CHAPITRE III -

LA POLITIQUE DE LA CONCURRENCE

I. LE RÔLE CROISSANT DE LA POLITIQUE EUROPÉENNE DE LA CONCURRENCE

En vertu des articles 85 et suivants du traité de Rome, la Commission européenne dispose de pouvoirs importants en matière de contrôle des pratiques concurrentielles, des concentrations et des aides d'Etat. L'intégration progressive des économies européennes conduit, en outre, la Commission à utiliser de façon croissante ces pouvoirs afin d'assurer une régulation du marché communautaire. Aussi, le droit communautaire de la concurrence joue-t-il dans ce domaine un rôle sans cesse croissant.

A. UNE MODERNISATION NÉCESSAIRE DU DROIT COMMUNAUTAIRE DE LA CONCURRENCE

Afin de préparer l'intensification des échanges qui devrait résulter du passage à la monnaie unique et, à terme, de l'élargissement vers l'Europe centrale et orientale, les autorités communautaires ont souhaité, cette année, accélérer la modernisation du droit communautaire de la concurrence.

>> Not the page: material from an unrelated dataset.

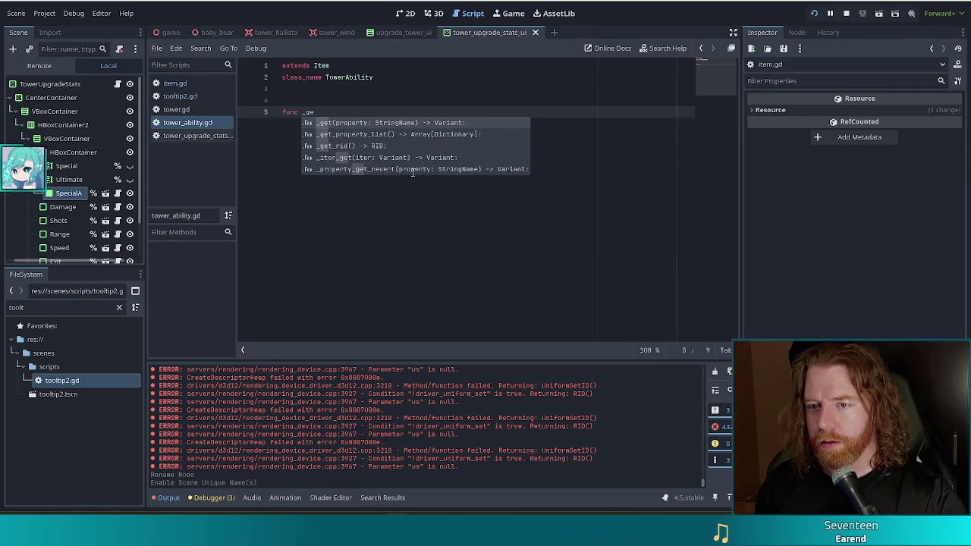
key(BackSpace)
text(get_d)
key(Return)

1. La mise en place de la réforme du règlement européen sur le contrôle des concentrations

Le règlement n° 1310/97 du Conseil du 30 juin 1997 portant réforme du règlement sur le contrôle des opérations de concentration entre entreprises est entré en application le 1er mars 1998.

Cette réforme simplifie la procédure de contrôle des opérations qui, n'atteignant pas les seuils de chiffres d'affaires d'une concentration de dimension communautaire, devaient être notifiées dans plusieurs Etats membres.

Tout en maintenant le niveau des seuils des opérations de dimension communautaire, le champ d'application du règlement -et ainsi la possibilité de n'effectuer qu'une notification- est étendu à d'autres opérations transfrontalières, grâce à la mise en place de nouveaux critères.

La commission est désormais compétente non seulement quand le niveau des seuils est atteint, mais également quand les conditions suivantes sont cumulativement réunies :

- le chiffre d'affaires réalisé sur le plan mondial par l'ensemble des entreprises concernées représente un montant supérieur à 2,5 milliards d'écus ;

- le chiffre d'affaires réalisé par l'ensemble des entreprises concernées représente un montant supérieur à 100 millions d'écus dans au moins trois Etats membres ;

- le chiffre d'affaires réalisé individuellement par au moins deux des entreprises concernées dépasse un montant de 25 millions d'écus dans chacun de ces trois mêmes Etats membres  ;

- le chiffre d'affaires réalisé individuellement dans la Communauté par au moins deux des entreprises concernées dépasse un montant de 100 millions d'écus.

La commission a, dans le même souci d'alléger les contraintes administratives pesant sur les entreprises, adopté une communication relative à la définition des accords dits " d'importance mineure " 8( * ) , c'est-à-dire les accords qui n'ont pas d'effet sensible sur la concurrence, ou sur les échanges intra-communautaires et qui, par conséquent, ne tombent pas sous le coup des dispositions de l'article 85 paragraphe 1 du traité.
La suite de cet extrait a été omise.